| TASK TO COMPLETE |
Reproduce verbatim, line for line, the text in each of the records below, omitting the pictures from your answer.

| AVAILABLE RECORDS |
=== Section Start ===

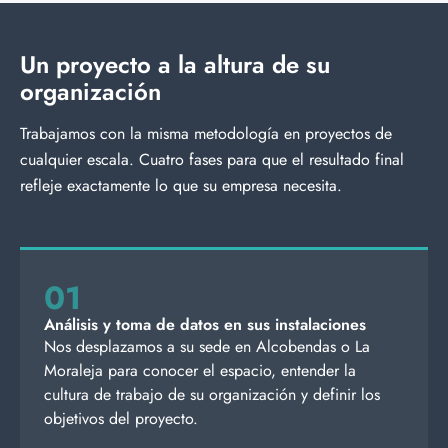
Un proyecto a la altura de su
organización
Trabajamos con la misma metodología en proyectos de
cualquier escala. Cuatro fases para que el resultado final
refleje exactamente lo que su empresa necesita.
01
Análisis y toma de datos en sus instalaciones
Nos desplazamos a su sede en Alcobendas o La
Moraleja para conocer el espacio, entender la
cultura de trabajo de su organización y definir los
objetivos del proyecto.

=== Section End ===

| ANSWER TO THE PROBLEM |
Un proyecto a la altura de su
organización
Trabajamos con la misma metodología en proyectos de
cualquier escala. Cuatro fases para que el resultado final
refleje exactamente lo que su empresa necesita.
01
Análisis y toma de datos en sus instalaciones
Nos desplazamos a su sede en Alcobendas o La
Moraleja para conocer el espacio, entender la
cultura de trabajo de su organización y definir los
objetivos del proyecto.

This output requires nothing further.